- 500 gram tepung terigu protein tinggi
- 325 ml air hangat
- 2 sdt ragi instan (±7 gram)
- 2 sdt gula pasir
- 2 sdt garam
- 3 sdm minyak zaitun
- Aktifkan Ragi: Campurkan air hangat, gula, dan ragi dalam wadah kecil. Aduk sebentar lalu diamkan 5–10 menit hingga berbuih.
- Campur Bahan Kering: Dalam mangkuk besar, campurkan tepung terigu dan garam. Buat lubang di tengahnya.
- Uleni Adonan: Tuang campuran ragi dan minyak zaitun ke tengah tepung. Aduk lalu uleni 8–10 menit hingga adonan kalis, elastis, dan tidak lengket.
- Fermentasi Pertama: Bulatkan adonan, letakkan di mangkuk yang sudah dioles minyak. Tutup dan diamkan 1–1,5 jam hingga mengembang dua kali lipat.
- Punch Down & Bagi: Kempiskan adonan, bagi menjadi 2 bagian, bulatkan, dan diamkan kembali 15 menit sebelum dibentuk.
- 500 gram tomat merah matang atau tomat kalengan kupas
- 3 siung bawang putih, cincang halus
- 1 buah bawang bombay kecil, cincang halus
- 2 sdm minyak zaitun
- 1 sdt oregano kering
- 1 sdt gula pasir
- Garam secukupnya
- Merica hitam secukupnya
- Sejumput cabai bubuk (opsional)
- Panaskan minyak zaitun, tumis bawang bombay hingga layu.
- Masukkan bawang putih, tumis hingga harum.
- Tambahkan tomat yang telah dihaluskan.
- Masukkan oregano, gula, garam, merica, dan cabai bubuk.

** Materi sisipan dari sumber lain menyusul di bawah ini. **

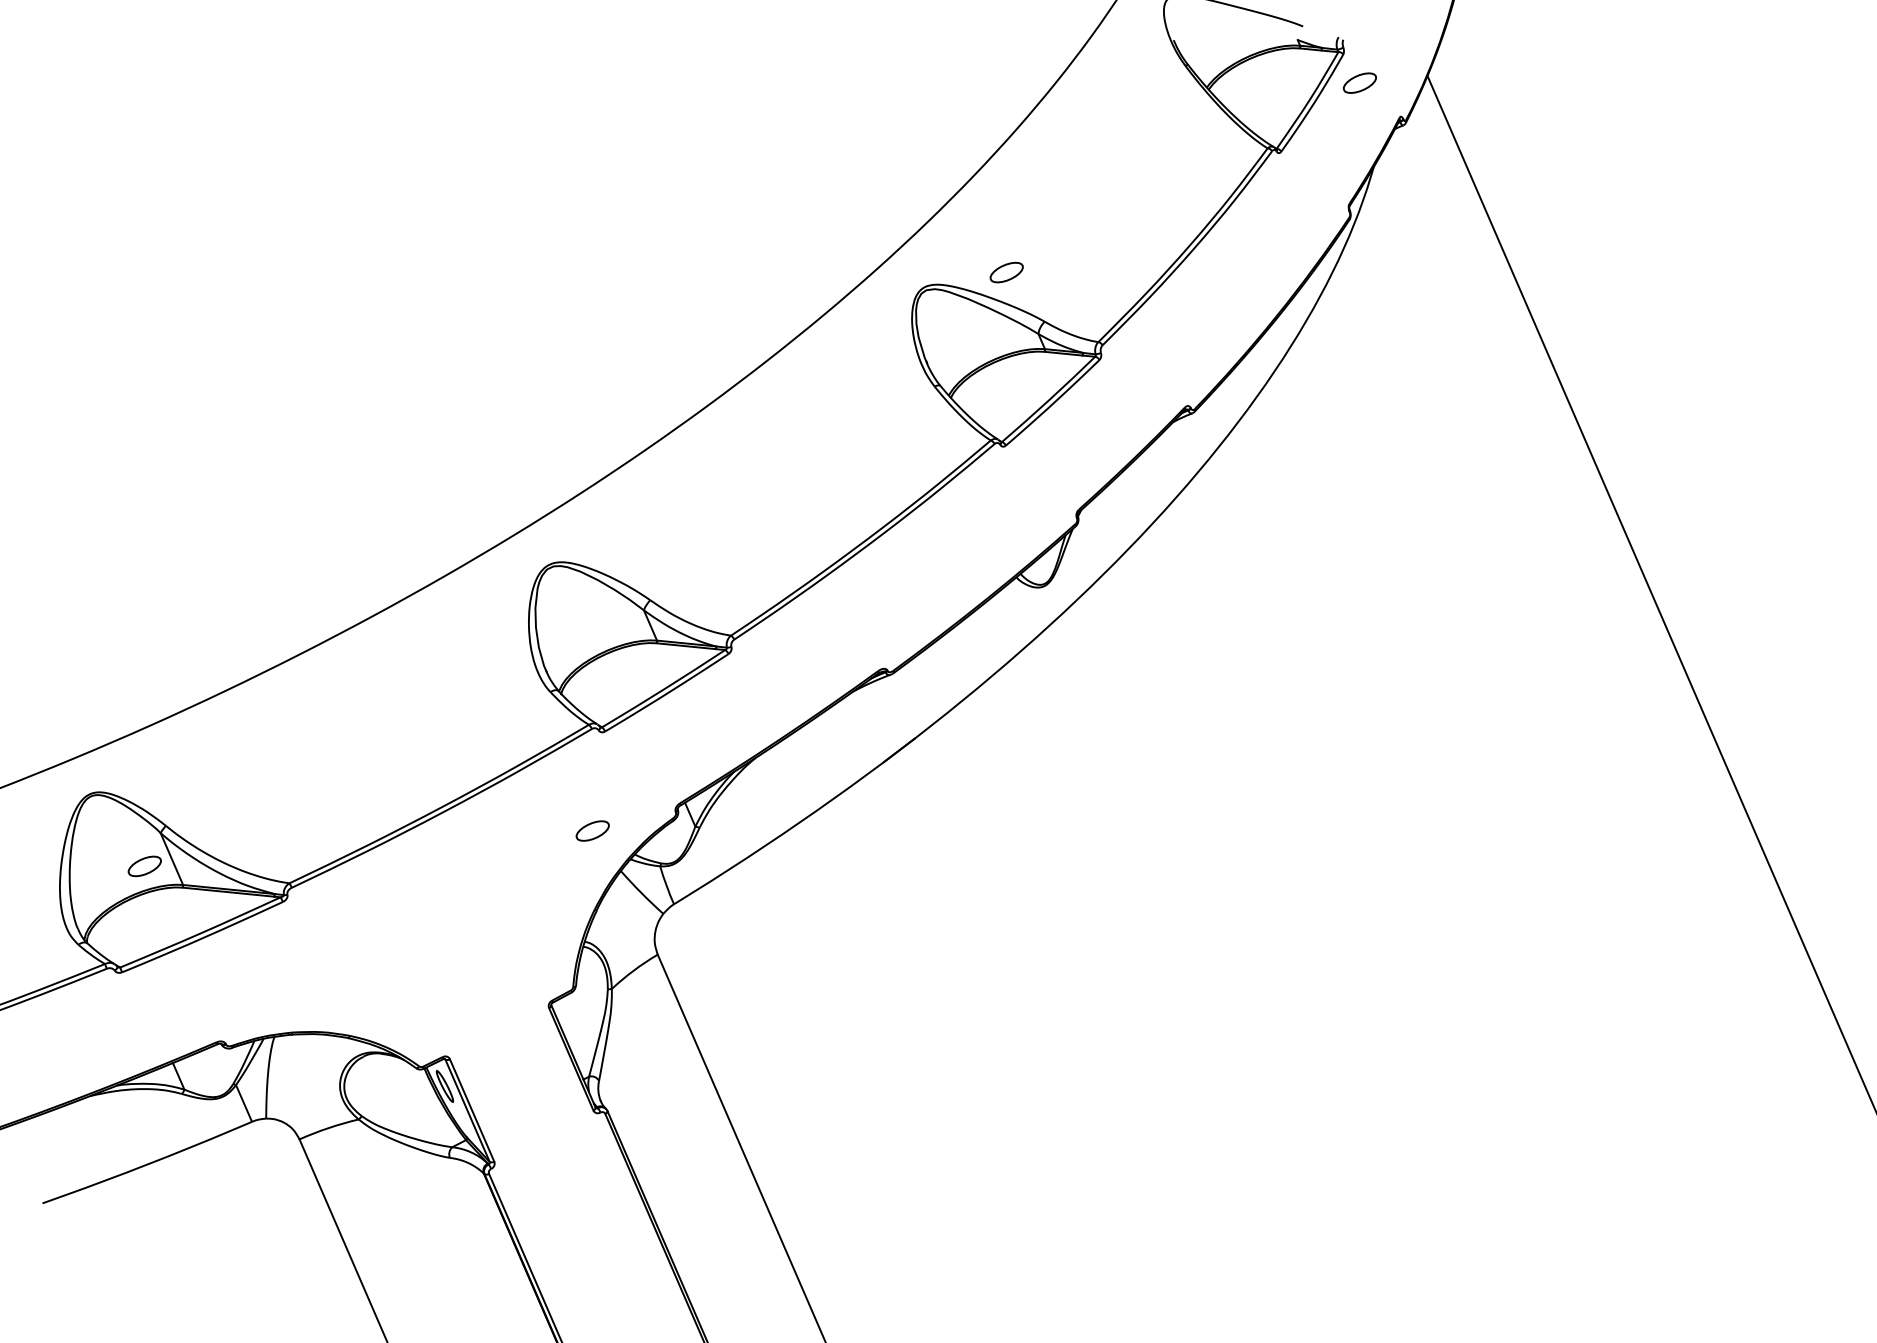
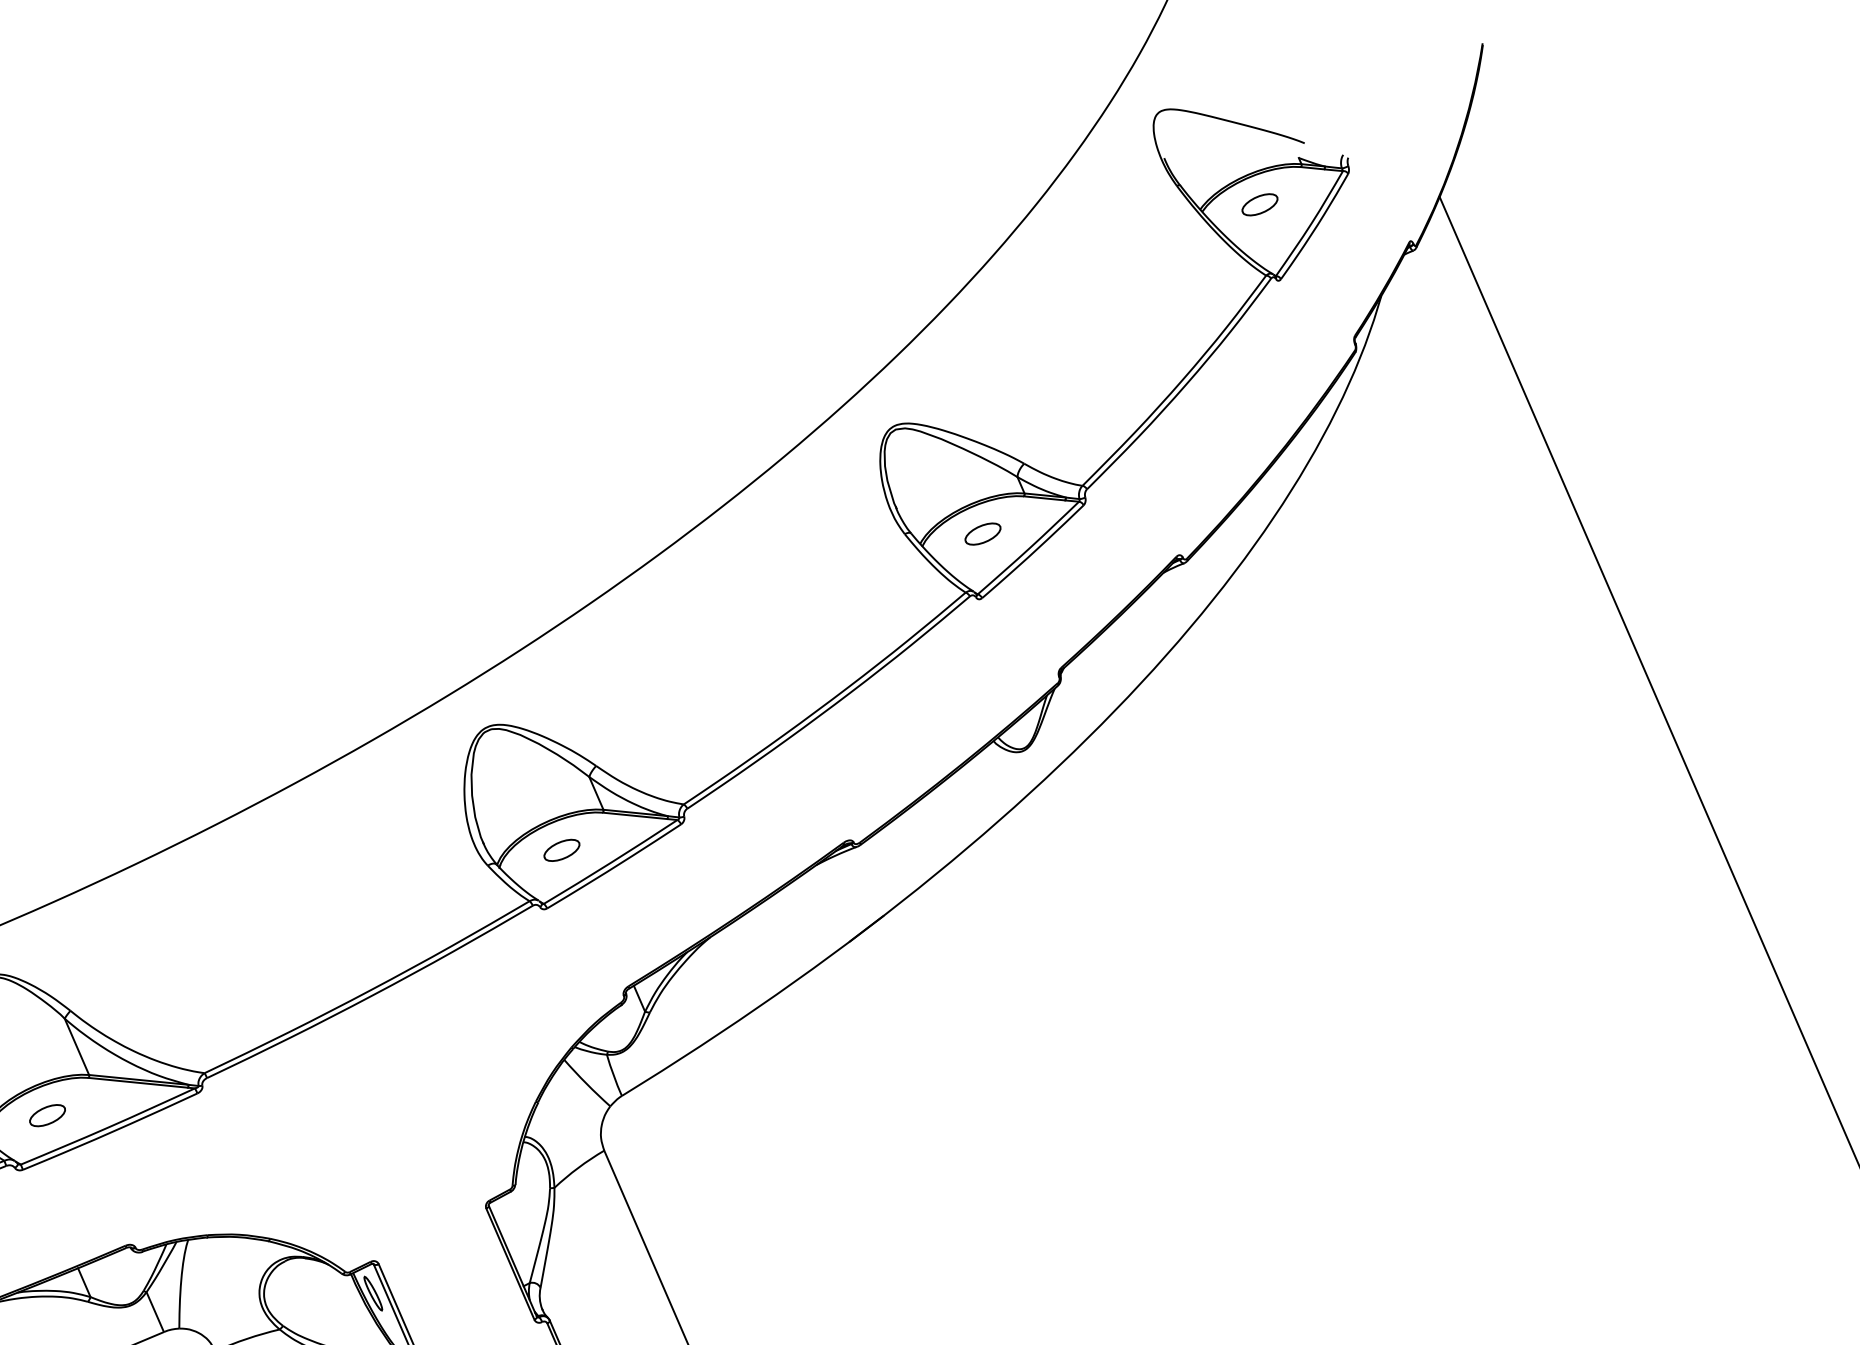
part: (1359, 82) -> (1259, 204), moved
part: (1006, 272) -> (982, 534), moved
part: (592, 830) -> (561, 849), moved
part: (144, 866) -> (47, 1115), moved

- Masak dengan api kecil 15–20 menit hingga saus mengental dan rasa menyatu. Dinginkan sebelum digunakan.
- Panaskan oven pada suhu 230–250°C selama ±30 menit.
- Gilas adonan pizza hingga ketebalan sesuai selera.
- Olesi saus tomat, sisakan pinggiran ±1 cm.
- Tambahkan keju mozzarella dan topping secukupnya.
- Panggang 10–15 menit hingga crust keemasan dan keju meleleh.
- Sajikan hangat dengan taburan basil segar atau oregano.
- Untuk adonan lebih renyah, kurangi waktu fermentasi.
- Untuk rasa lebih kompleks, simpan adonan di kulkas semalaman (cold fermentation).
- Jangan memberi topping terlalu banyak agar pizza matang sempurna.